Materials and Methods: Unilateral pectineal suspension (UPS) is carried out in five defined steps with the use of the da Vinci Xi ® surgical system. The desired anatomical result is simulated by intraoperative uterus manipulation. The cranial part of the pectineal ligament is used for lateral fixation. A non-absorbable suture is placed between the pectineal ligament and the anterior cervix to suspend the uterus in its natural anatomical position.

Main outcome measures: For outcome measurement, degree of prolapse was assessed pre- and postoperatively according to the POP-Q system.

Results: Unilateral pectineal suspension offers several advantages. Medial tension-free positioning of the uterus is achieved. The use of the cervix as fixation structure allows for excellent pelvic floor support and stable results. Normal pelvic floor mobility and natural axis of the vagina are restored.

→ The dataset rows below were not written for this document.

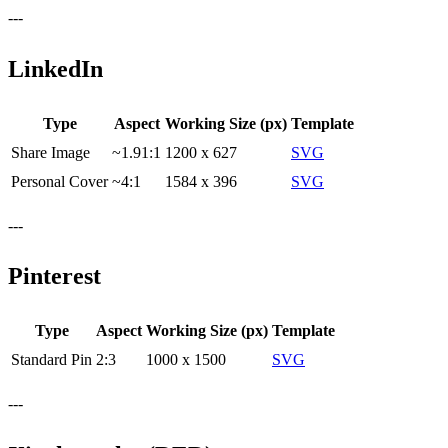
---
LinkedIn
Type
Aspect
Working Size (px)
Template
Share Image
~1.91:1
1200 x 627
SVG
Personal Cover
~4:1
1584 x 396
SVG
---
Pinterest
Type
Aspect
Working Size (px)
Template
Standard Pin
2:3
1000 x 1500
SVG
---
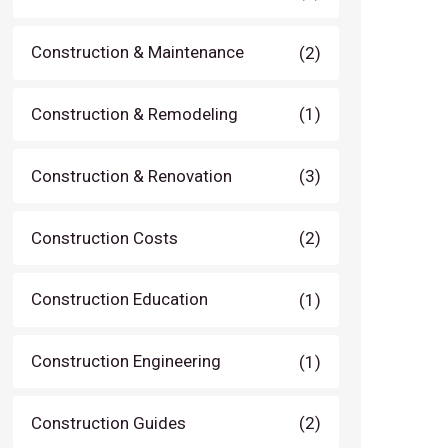
Construction & Maintenance
(2)
Construction & Remodeling
(1)
Construction & Renovation
(3)
Construction Costs
(2)
Construction Education
(1)
Construction Engineering
(1)
Construction Guides
(2)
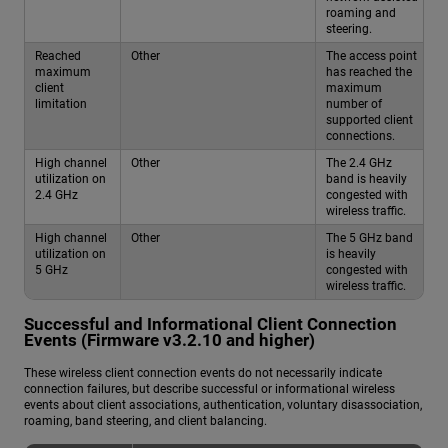
roaming and
steering.
Reached
Other
The access point
maximum
has reached the
client
maximum
limitation
number of
supported client
connections.
High channel
Other
The 2.4 GHz
utilization on
band is heavily
2.4 GHz
congested with
wireless traffic.
High channel
Other
The 5 GHz band
utilization on
is heavily
5 GHz
congested with
wireless traffic.
Successful and Informational Client Connection
Events (Firmware v3.2.10 and higher)
These wireless client connection events do not necessarily indicate
connection failures, but describe successful or informational wireless
events about client associations, authentication, voluntary disassociation,
roaming, band steering, and client balancing.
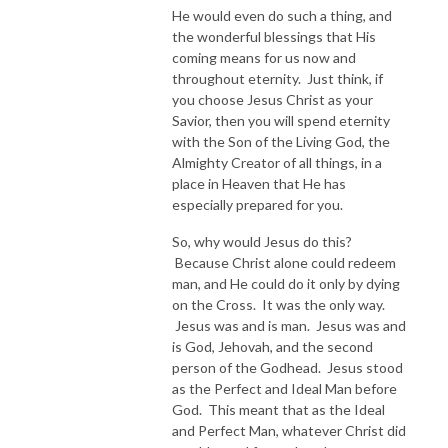
He would even do such a thing, and
the wonderful blessings that His
coming means for us now and
throughout eternity. Just think, if
you choose Jesus Christ as your
Savior, then you will spend eternity
with the Son of the Living God, the
Almighty Creator of all things, in a
place in Heaven that He has
especially prepared for you.
So, why would Jesus do this?
Because Christ alone could redeem
man, and He could do it only by dying
on the Cross. It was the only way.
Jesus was and is man. Jesus was and
is God, Jehovah, and the second
person of the Godhead. Jesus stood
as the Perfect and Ideal Man before
God. This meant that as the Ideal
and Perfect Man, whatever Christ did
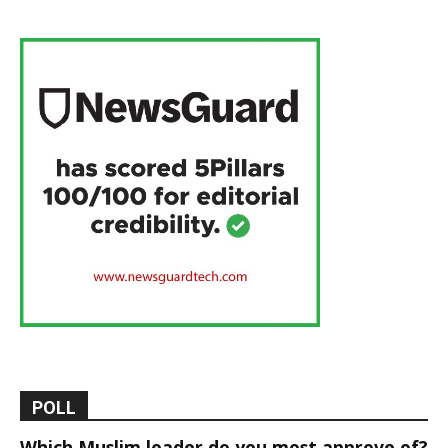
POLL
Which Muslim leader do you most approve of?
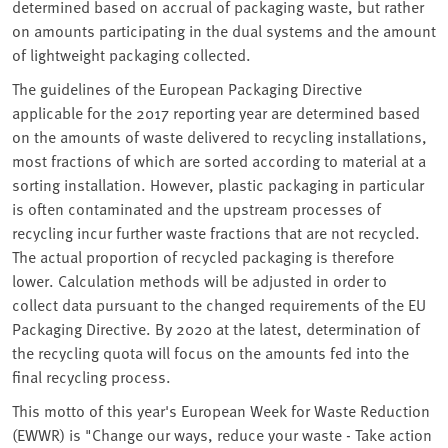
determined based on accrual of packaging waste, but rather
on amounts participating in the dual systems and the amount
of lightweight packaging collected.
The guidelines of the European Packaging Directive
applicable for the 2017 reporting year are determined based
on the amounts of waste delivered to recycling installations,
most fractions of which are sorted according to material at a
sorting installation. However, plastic packaging in particular
is often contaminated and the upstream processes of
recycling incur further waste fractions that are not recycled.
The actual proportion of recycled packaging is therefore
lower. Calculation methods will be adjusted in order to
collect data pursuant to the changed requirements of the EU
Packaging Directive. By 2020 at the latest, determination of
the recycling quota will focus on the amounts fed into the
final recycling process.
This motto of this year's European Week for Waste Reduction
(EWWR) is "Change our ways, reduce your waste - Take action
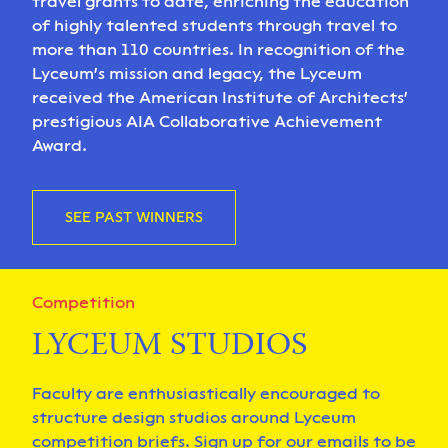
travel grants to date, enriching the education
of highly talented students through travel to
more than 110 countries. In recognition of the
Lyceum's mission and legacy, the Lyceum
received the American Institute of Architects'
prestigious AIA Collaborative Achievement
Award.
SEE PAST WINNERS
Competition
LYCEUM STUDIOS
Faculty are enthusiastically encouraged to
structure design studios around Lyceum
competition briefs. Sign up for our emails to be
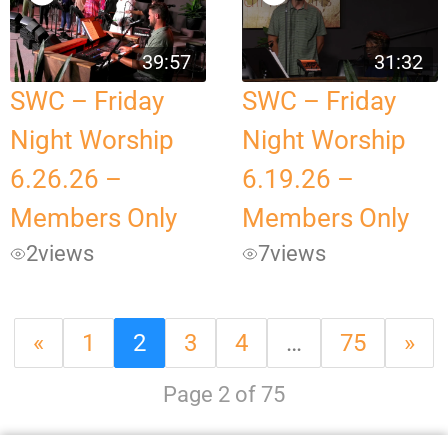
39:57
31:32
SWC – Friday
SWC – Friday
Night Worship
Night Worship
6.26.26 –
6.19.26 –
Members Only
Members Only
2
views
7
views
«
1
2
3
4
…
75
»
Page 2 of 75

Conclusions: Unilateral pectineal suspension is an efficient minimal-invasive mesh-free procedure which allows uterus preservation and offers reliable level I support respecting the physiological pelvic anatomy. In addition, there is no need for ureteral dissection or bowel manipulation. The technique offers clinical standardization and can easily be integrated into the spectrum of modern surgical POP repair.